(Stated goal):
Return all entries word for word, but drop any images.

Saved data entries:

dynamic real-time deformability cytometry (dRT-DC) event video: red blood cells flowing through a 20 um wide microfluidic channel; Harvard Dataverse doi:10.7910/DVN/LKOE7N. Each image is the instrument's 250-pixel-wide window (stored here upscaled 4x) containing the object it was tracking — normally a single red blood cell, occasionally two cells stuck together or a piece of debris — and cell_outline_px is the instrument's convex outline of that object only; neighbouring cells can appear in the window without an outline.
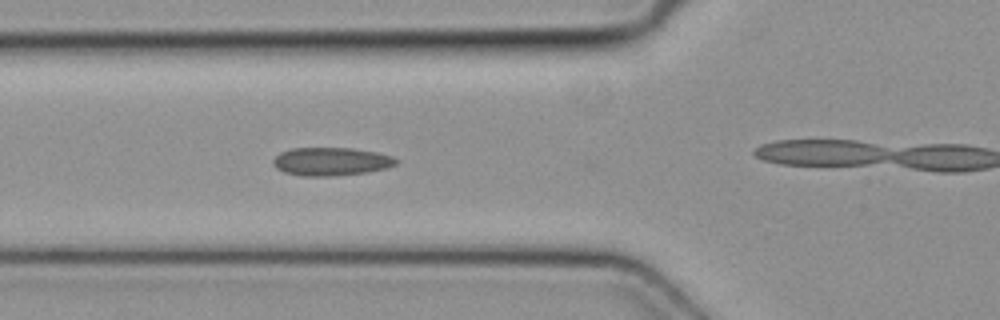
{"species": "common noctule bat (a hibernating species)", "species_latin": "Nyctalus noctula", "temperature_condition": "cold", "stored_images_in_passage": 6, "camera_frame_rate_fps": 3000, "um_per_image_px": 0.085, "animal": {"sex": "female", "body_mass_g": 19.3, "forearm_length_mm": 54.1}, "frame": {"image": 1, "passage_image": 5, "time_ms": 1.333, "image_size_px": [1000, 320], "cell_outline_px": [[400, 160], [396, 164], [388, 168], [364, 172], [336, 176], [300, 176], [284, 172], [276, 168], [272, 164], [272, 160], [280, 152], [292, 148], [352, 148], [376, 152], [392, 156]], "centroid_in_image_um": [28.13, 13.73], "position_along_channel_um": 97.7, "area_um2": 20.35}}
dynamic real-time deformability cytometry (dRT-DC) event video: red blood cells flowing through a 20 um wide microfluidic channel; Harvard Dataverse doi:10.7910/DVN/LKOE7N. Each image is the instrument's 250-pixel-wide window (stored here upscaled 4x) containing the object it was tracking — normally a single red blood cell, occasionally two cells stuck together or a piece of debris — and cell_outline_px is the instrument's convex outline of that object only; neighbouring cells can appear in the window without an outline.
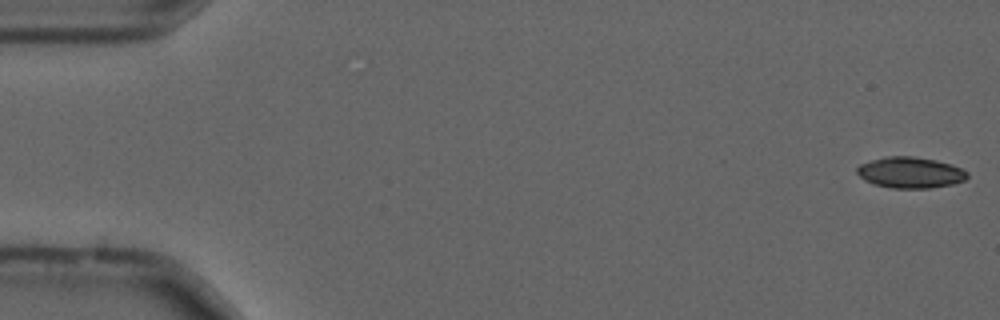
{"species": "common noctule bat (a hibernating species)", "species_latin": "Nyctalus noctula", "temperature_condition": "cold", "stored_images_in_passage": 12, "camera_frame_rate_fps": 3000, "um_per_image_px": 0.085, "animal": {"sex": "male", "forearm_length_mm": 52.5}, "frame": {"image": 1, "passage_image": 1, "time_ms": 0.0, "image_size_px": [1000, 320], "cell_outline_px": [[968, 176], [964, 180], [952, 184], [928, 188], [892, 188], [872, 184], [864, 180], [856, 172], [856, 168], [860, 164], [884, 156], [912, 156], [936, 160], [952, 164], [968, 172]], "centroid_in_image_um": [77.35, 14.66], "position_along_channel_um": 7.6, "area_um2": 20.0}}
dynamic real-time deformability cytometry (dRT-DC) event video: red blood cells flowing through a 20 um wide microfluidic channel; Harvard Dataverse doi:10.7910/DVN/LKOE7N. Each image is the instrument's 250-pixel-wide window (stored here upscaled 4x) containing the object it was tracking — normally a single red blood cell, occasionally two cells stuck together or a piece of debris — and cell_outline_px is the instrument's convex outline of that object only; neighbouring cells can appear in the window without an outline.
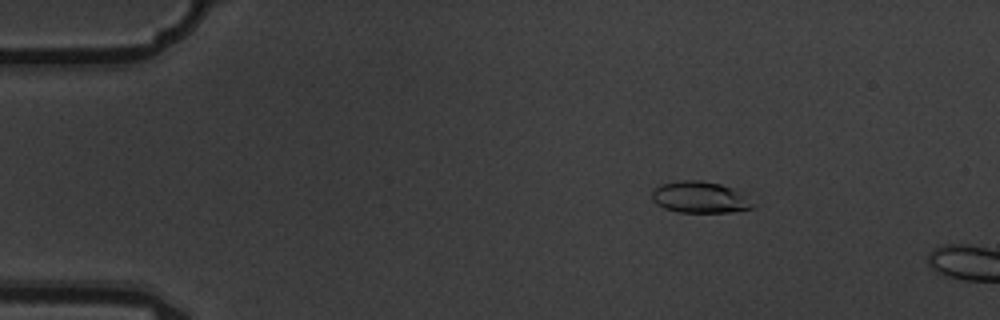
{"species": "common noctule bat (a hibernating species)", "species_latin": "Nyctalus noctula", "temperature_condition": "warm", "stored_images_in_passage": 2, "camera_frame_rate_fps": 3000, "um_per_image_px": 0.085, "animal": {"sex": "male", "body_mass_g": 19.5, "forearm_length_mm": 54.6}, "frame": {"image": 1, "passage_image": 1, "time_ms": 0.0, "image_size_px": [1000, 320], "cell_outline_px": [[756, 204], [752, 208], [728, 212], [680, 212], [664, 208], [656, 204], [652, 200], [652, 188], [660, 184], [680, 180], [700, 180], [720, 184], [732, 188]], "centroid_in_image_um": [59.43, 16.76], "position_along_channel_um": 25.6, "area_um2": 18.44}}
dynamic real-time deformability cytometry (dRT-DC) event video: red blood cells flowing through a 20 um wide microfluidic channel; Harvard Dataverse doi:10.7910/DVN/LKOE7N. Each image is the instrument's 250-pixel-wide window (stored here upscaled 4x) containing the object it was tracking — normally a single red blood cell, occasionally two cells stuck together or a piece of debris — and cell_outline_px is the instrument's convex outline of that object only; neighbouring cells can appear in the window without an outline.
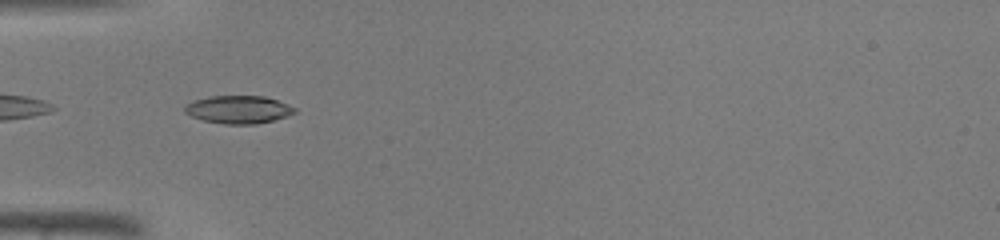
{"species": "common noctule bat (a hibernating species)", "species_latin": "Nyctalus noctula", "temperature_condition": "warm", "stored_images_in_passage": 31, "camera_frame_rate_fps": 3000, "um_per_image_px": 0.085, "animal": {"sex": "male", "body_mass_g": 19.0, "forearm_length_mm": 50.8}, "frame": {"image": 1, "passage_image": 12, "time_ms": 3.667, "image_size_px": [1000, 240], "cell_outline_px": [[296, 112], [288, 116], [272, 120], [252, 124], [224, 124], [204, 120], [192, 116], [184, 112], [184, 108], [188, 104], [196, 100], [212, 96], [264, 96], [288, 104], [296, 108]], "centroid_in_image_um": [20.3, 9.31], "position_along_channel_um": 64.7, "area_um2": 17.57}}
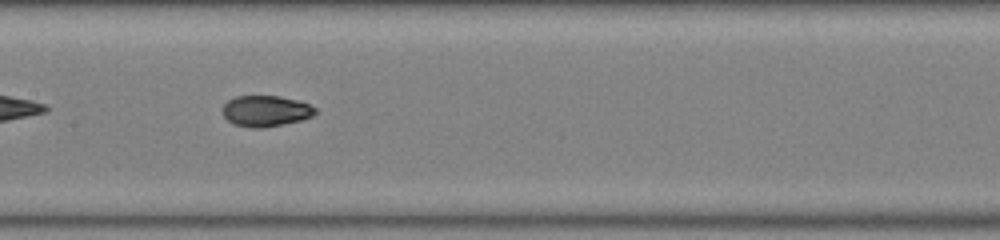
{"frame": {"image": 2, "passage_image": 20, "time_ms": 6.333, "image_size_px": [1000, 240], "cell_outline_px": [[316, 112], [312, 116], [300, 120], [264, 128], [252, 128], [232, 124], [224, 116], [220, 108], [228, 100], [236, 96], [280, 96], [296, 100], [308, 104], [316, 108]], "centroid_in_image_um": [22.54, 9.44], "position_along_channel_um": 184.9, "area_um2": 16.76}}
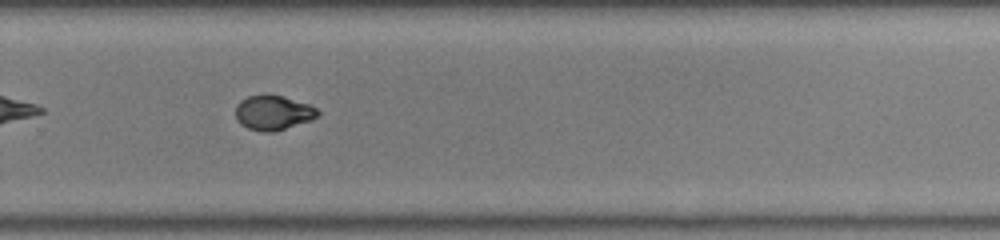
{"frame": {"image": 3, "passage_image": 28, "time_ms": 9.0, "image_size_px": [1000, 240], "cell_outline_px": [[320, 116], [312, 120], [272, 132], [264, 132], [248, 128], [240, 124], [236, 120], [236, 104], [240, 100], [248, 96], [284, 96], [308, 104], [316, 108], [320, 112]], "centroid_in_image_um": [23.23, 9.59], "position_along_channel_um": 306.6, "area_um2": 16.47}}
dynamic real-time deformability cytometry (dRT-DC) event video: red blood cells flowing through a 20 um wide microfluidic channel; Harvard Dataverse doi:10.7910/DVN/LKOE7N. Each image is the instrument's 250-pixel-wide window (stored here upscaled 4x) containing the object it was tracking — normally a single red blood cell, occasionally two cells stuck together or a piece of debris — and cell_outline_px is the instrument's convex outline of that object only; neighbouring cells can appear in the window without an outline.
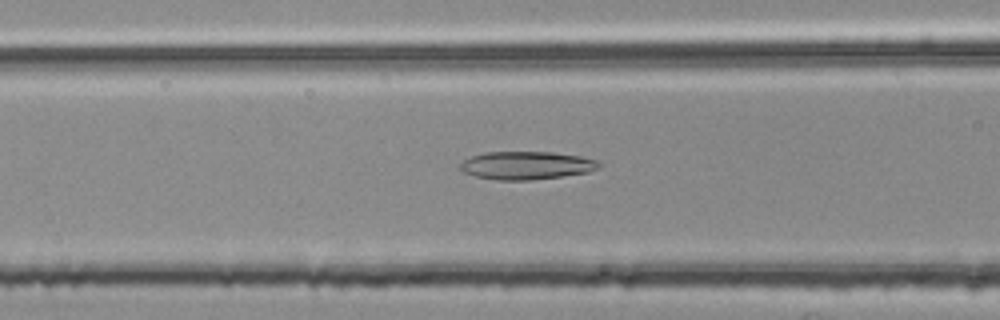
{"species": "common noctule bat (a hibernating species)", "species_latin": "Nyctalus noctula", "temperature_condition": "room temperature", "stored_images_in_passage": 43, "camera_frame_rate_fps": 3000, "um_per_image_px": 0.085, "animal": {"sex": "female", "body_mass_g": 25.1}, "frame": {"image": 1, "passage_image": 14, "time_ms": 4.333, "image_size_px": [1000, 320], "cell_outline_px": [[600, 164], [596, 168], [588, 172], [560, 176], [528, 180], [496, 180], [476, 176], [464, 172], [460, 168], [460, 164], [464, 160], [472, 156], [484, 152], [552, 152], [580, 156], [596, 160]], "centroid_in_image_um": [44.71, 14.05], "position_along_channel_um": 121.9, "area_um2": 22.37}}
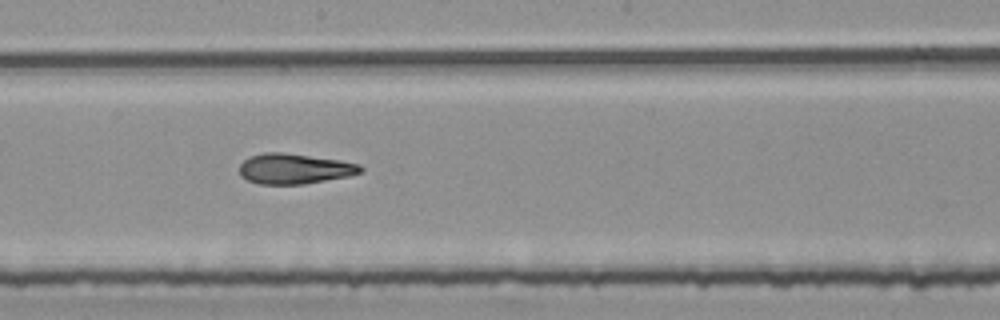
{"frame": {"image": 2, "passage_image": 22, "time_ms": 7.0, "image_size_px": [1000, 320], "cell_outline_px": [[364, 172], [348, 176], [304, 184], [256, 184], [240, 176], [240, 164], [248, 156], [264, 152], [284, 152], [340, 160], [360, 164], [364, 168]], "centroid_in_image_um": [25.02, 14.34], "position_along_channel_um": 223.2, "area_um2": 21.62}}
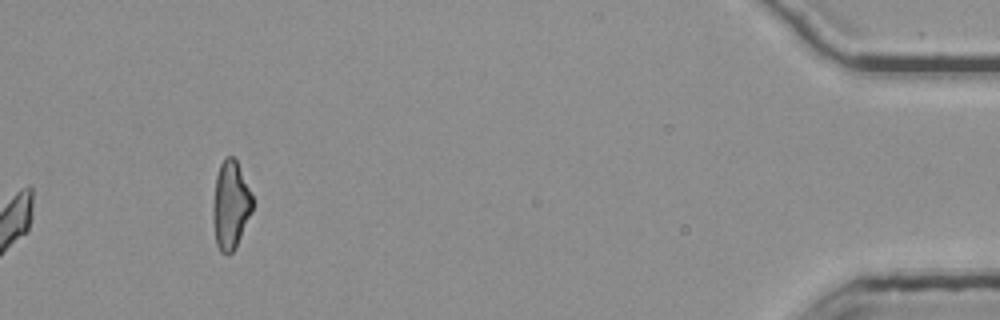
{"frame": {"image": 3, "passage_image": 43, "time_ms": 14.0, "image_size_px": [1000, 320], "cell_outline_px": [[252, 212], [236, 248], [228, 256], [220, 252], [216, 244], [212, 220], [212, 204], [216, 176], [220, 164], [224, 156], [232, 156], [236, 160], [252, 196]], "centroid_in_image_um": [19.57, 17.48], "position_along_channel_um": 415.6, "area_um2": 20.52}, "authors_computed_cell_mechanics": {"area_um2": 21.5594, "velocity_mm_per_s": 3.8027, "shape_relaxation_time_tau1_ms": 4.8944, "shape_relaxation_time_tau2_ms": 2.967, "deformation_change_tau1": 0.1836, "deformation_change_tau2": 0.1257}}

(Answer to this problem):
dynamic real-time deformability cytometry (dRT-DC) event video: red blood cells flowing through a 20 um wide microfluidic channel; Harvard Dataverse doi:10.7910/DVN/LKOE7N. Each image is the instrument's 250-pixel-wide window (stored here upscaled 4x) containing the object it was tracking — normally a single red blood cell, occasionally two cells stuck together or a piece of debris — and cell_outline_px is the instrument's convex outline of that object only; neighbouring cells can appear in the window without an outline.
{"species": "common noctule bat (a hibernating species)", "species_latin": "Nyctalus noctula", "temperature_condition": "cold", "stored_images_in_passage": 6, "camera_frame_rate_fps": 3000, "um_per_image_px": 0.085, "animal": {"sex": "female", "body_mass_g": 19.3, "forearm_length_mm": 54.1}, "frame": {"image": 1, "passage_image": 5, "time_ms": 1.333, "image_size_px": [1000, 320], "cell_outline_px": [[400, 160], [396, 164], [388, 168], [364, 172], [336, 176], [300, 176], [284, 172], [276, 168], [272, 164], [272, 160], [280, 152], [292, 148], [352, 148], [376, 152], [392, 156]], "centroid_in_image_um": [28.13, 13.73], "position_along_channel_um": 97.7, "area_um2": 20.35}}
dynamic real-time deformability cytometry (dRT-DC) event video: red blood cells flowing through a 20 um wide microfluidic channel; Harvard Dataverse doi:10.7910/DVN/LKOE7N. Each image is the instrument's 250-pixel-wide window (stored here upscaled 4x) containing the object it was tracking — normally a single red blood cell, occasionally two cells stuck together or a piece of debris — and cell_outline_px is the instrument's convex outline of that object only; neighbouring cells can appear in the window without an outline.
{"species": "common noctule bat (a hibernating species)", "species_latin": "Nyctalus noctula", "temperature_condition": "cold", "stored_images_in_passage": 12, "camera_frame_rate_fps": 3000, "um_per_image_px": 0.085, "animal": {"sex": "male", "forearm_length_mm": 52.5}, "frame": {"image": 1, "passage_image": 1, "time_ms": 0.0, "image_size_px": [1000, 320], "cell_outline_px": [[968, 176], [964, 180], [952, 184], [928, 188], [892, 188], [872, 184], [864, 180], [856, 172], [856, 168], [860, 164], [884, 156], [912, 156], [936, 160], [952, 164], [968, 172]], "centroid_in_image_um": [77.35, 14.66], "position_along_channel_um": 7.6, "area_um2": 20.0}}
dynamic real-time deformability cytometry (dRT-DC) event video: red blood cells flowing through a 20 um wide microfluidic channel; Harvard Dataverse doi:10.7910/DVN/LKOE7N. Each image is the instrument's 250-pixel-wide window (stored here upscaled 4x) containing the object it was tracking — normally a single red blood cell, occasionally two cells stuck together or a piece of debris — and cell_outline_px is the instrument's convex outline of that object only; neighbouring cells can appear in the window without an outline.
{"species": "common noctule bat (a hibernating species)", "species_latin": "Nyctalus noctula", "temperature_condition": "warm", "stored_images_in_passage": 2, "camera_frame_rate_fps": 3000, "um_per_image_px": 0.085, "animal": {"sex": "male", "body_mass_g": 19.5, "forearm_length_mm": 54.6}, "frame": {"image": 1, "passage_image": 1, "time_ms": 0.0, "image_size_px": [1000, 320], "cell_outline_px": [[756, 204], [752, 208], [728, 212], [680, 212], [664, 208], [656, 204], [652, 200], [652, 188], [660, 184], [680, 180], [700, 180], [720, 184], [732, 188]], "centroid_in_image_um": [59.43, 16.76], "position_along_channel_um": 25.6, "area_um2": 18.44}}
dynamic real-time deformability cytometry (dRT-DC) event video: red blood cells flowing through a 20 um wide microfluidic channel; Harvard Dataverse doi:10.7910/DVN/LKOE7N. Each image is the instrument's 250-pixel-wide window (stored here upscaled 4x) containing the object it was tracking — normally a single red blood cell, occasionally two cells stuck together or a piece of debris — and cell_outline_px is the instrument's convex outline of that object only; neighbouring cells can appear in the window without an outline.
{"species": "common noctule bat (a hibernating species)", "species_latin": "Nyctalus noctula", "temperature_condition": "warm", "stored_images_in_passage": 31, "camera_frame_rate_fps": 3000, "um_per_image_px": 0.085, "animal": {"sex": "male", "body_mass_g": 19.0, "forearm_length_mm": 50.8}, "frame": {"image": 1, "passage_image": 12, "time_ms": 3.667, "image_size_px": [1000, 240], "cell_outline_px": [[296, 112], [288, 116], [272, 120], [252, 124], [224, 124], [204, 120], [192, 116], [184, 112], [184, 108], [188, 104], [196, 100], [212, 96], [264, 96], [288, 104], [296, 108]], "centroid_in_image_um": [20.3, 9.31], "position_along_channel_um": 64.7, "area_um2": 17.57}}
{"frame": {"image": 2, "passage_image": 20, "time_ms": 6.333, "image_size_px": [1000, 240], "cell_outline_px": [[316, 112], [312, 116], [300, 120], [264, 128], [252, 128], [232, 124], [224, 116], [220, 108], [228, 100], [236, 96], [280, 96], [296, 100], [308, 104], [316, 108]], "centroid_in_image_um": [22.54, 9.44], "position_along_channel_um": 184.9, "area_um2": 16.76}}
{"frame": {"image": 3, "passage_image": 28, "time_ms": 9.0, "image_size_px": [1000, 240], "cell_outline_px": [[320, 116], [312, 120], [272, 132], [264, 132], [248, 128], [240, 124], [236, 120], [236, 104], [240, 100], [248, 96], [284, 96], [308, 104], [316, 108], [320, 112]], "centroid_in_image_um": [23.23, 9.59], "position_along_channel_um": 306.6, "area_um2": 16.47}}
dynamic real-time deformability cytometry (dRT-DC) event video: red blood cells flowing through a 20 um wide microfluidic channel; Harvard Dataverse doi:10.7910/DVN/LKOE7N. Each image is the instrument's 250-pixel-wide window (stored here upscaled 4x) containing the object it was tracking — normally a single red blood cell, occasionally two cells stuck together or a piece of debris — and cell_outline_px is the instrument's convex outline of that object only; neighbouring cells can appear in the window without an outline.
{"species": "common noctule bat (a hibernating species)", "species_latin": "Nyctalus noctula", "temperature_condition": "room temperature", "stored_images_in_passage": 43, "camera_frame_rate_fps": 3000, "um_per_image_px": 0.085, "animal": {"sex": "female", "body_mass_g": 25.1}, "frame": {"image": 1, "passage_image": 14, "time_ms": 4.333, "image_size_px": [1000, 320], "cell_outline_px": [[600, 164], [596, 168], [588, 172], [560, 176], [528, 180], [496, 180], [476, 176], [464, 172], [460, 168], [460, 164], [464, 160], [472, 156], [484, 152], [552, 152], [580, 156], [596, 160]], "centroid_in_image_um": [44.71, 14.05], "position_along_channel_um": 121.9, "area_um2": 22.37}}
{"frame": {"image": 2, "passage_image": 22, "time_ms": 7.0, "image_size_px": [1000, 320], "cell_outline_px": [[364, 172], [348, 176], [304, 184], [256, 184], [240, 176], [240, 164], [248, 156], [264, 152], [284, 152], [340, 160], [360, 164], [364, 168]], "centroid_in_image_um": [25.02, 14.34], "position_along_channel_um": 223.2, "area_um2": 21.62}}
{"frame": {"image": 3, "passage_image": 43, "time_ms": 14.0, "image_size_px": [1000, 320], "cell_outline_px": [[252, 212], [236, 248], [228, 256], [220, 252], [216, 244], [212, 220], [212, 204], [216, 176], [220, 164], [224, 156], [232, 156], [236, 160], [252, 196]], "centroid_in_image_um": [19.57, 17.48], "position_along_channel_um": 415.6, "area_um2": 20.52}, "authors_computed_cell_mechanics": {"area_um2": 21.5594, "velocity_mm_per_s": 3.8027, "shape_relaxation_time_tau1_ms": 4.8944, "shape_relaxation_time_tau2_ms": 2.967, "deformation_change_tau1": 0.1836, "deformation_change_tau2": 0.1257}}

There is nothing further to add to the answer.